Stephen Wiesner

I’m deeply saddened by the death of Stephen Wiesner.

I got to know Steve from his sporadic arrivals to Dorit Aharonov’s seminars at the Hebrew University while I was a grad student there. Even though we met infrequently and didn’t have a chance to meet in the last couple of years, his work and character strongly influenced me.

Steve was arguably the father of quantum information and quantum cryptography.

He had two major contributions: Quantum money – which I’ll expand upon later, and super-dense coding, which he discovered with Charles Bennett in 1992. They asked the following question: how much classical information can Alice send Bob by transferring him a qubit? It turns out that if they have shared entanglement, then the answer is precisely 2 bits of information. Super-dense coding was the first work that viewed entanglement as a resource for communication tasks, and demonstrated that entanglement provides a tangible advantage. The advantage here is due to Holevo’s bound – which showed that without shared entanglement, a qubit could be used to send only 1 bit of information (though, I’m not sure if they were aware of it at the time). This protocol was the precursor of quantum teleportation, a closely related protocol discovered a year later.

Edit: Gilles Brassard commented that super-dense coding was first invented by Wiesner in 1970(!), 22 years before finally getting published. Charlie emailed his original note of his conversation with Steve. Charlie commented that he “added the pencilled notation “False” a little later (maybe a week or so) when he [Or: that is, Steve] realized that all four Bell states could be distinguished by a joint measurement.”

Charlie Bennett’s notes on an early version of superdense coding, dated from Feb. 24, 1970

His invention of quantum money was a tour de force, for reasons which will become clear shortly. So, what is quantum money? In his words, simply “money that it is physically impossible to counterfeit.” As far as I know, he started pondering about it during university strikes in 1968 at Columbia University, when he had some free time.

→ **DATA**:
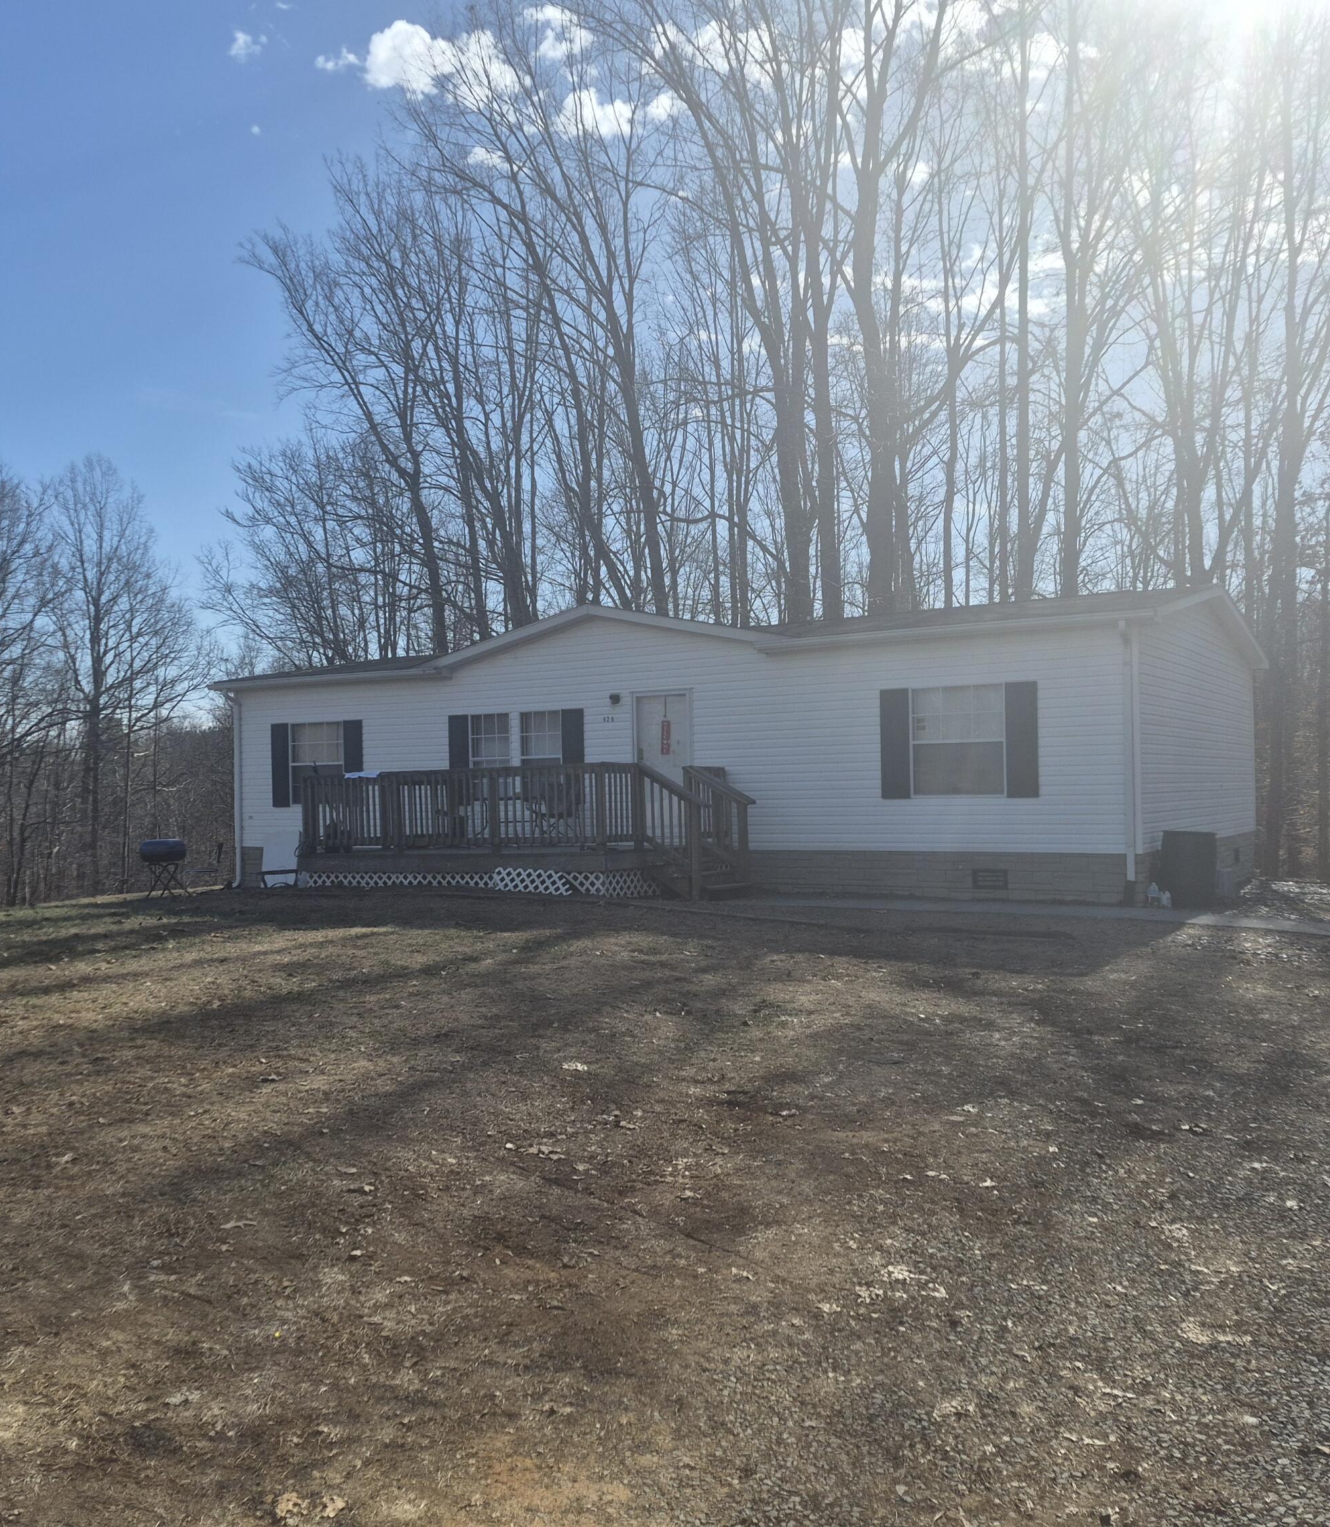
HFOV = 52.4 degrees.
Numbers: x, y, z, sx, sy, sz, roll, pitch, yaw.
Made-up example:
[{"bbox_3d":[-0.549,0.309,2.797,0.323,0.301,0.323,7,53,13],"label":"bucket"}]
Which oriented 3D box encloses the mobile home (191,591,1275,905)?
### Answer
[{"bbox_3d":[1.200,-0.181,22.467,15.205,4.110,8.850,-2,-1,31],"label":"mobile home"}]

→ **APPLY WHAT YOU READ**:
A - Using the tribute to Stephen Wiesner, decide whether each statement agrees with it: (i) Wiesner discovered super-dense coding with Charles Bennett in 1992; (ii) without shared entanglement, a qubit can be used to send 2 bits of information; (iii) Wiesner began thinking about quantum money during university strikes at Columbia University in 1968. For each, answer yes or no and quote the words of the tribute that settle it.
B - Carry on the tribute to Stephen Wiesner from its last sentence.

→ **RESPONSES**:
A -
(i) Yes: "super-dense coding, which he discovered with Charles Bennett in 1992"
(ii) No: "without shared entanglement, a qubit could be used to send only 1 bit of information"
(iii) Yes: "he started pondering about it during university strikes in 1968 at Columbia University"

B -
One of the key ideas in modern cryptography is to turn lemons into lemonade: the lemons are intractable computational problems, and the lemonades are the secure protocols. This is done by a security reduction, showing that in order to break the protocol, one essentially has to solve the intractable problem; hence, breaking it should take a very long time. The basic idea he had in mind is to use a different lemon, namely, the no-cloning property of quantum mechanics, to reason about the security of his quantum money scheme. To understand the challenges that he faced, one needs to remember that modern cryptography was invented in the mid-’70s, so the lemons-to-lemonade approach wasn’t invented, and the no-cloning theorem was discovered only a decade later! And even the model we take for granted, including qubits, how they can be manipulated, etc. had to be figured out, pretty much from scratch. So, his work is essentially a masterpiece of persuasive writing, explaining high-level ideas, and contains very few technical calculations. It’s hard to express how vastly different his writing style is from contemporary works, especially in cryptography.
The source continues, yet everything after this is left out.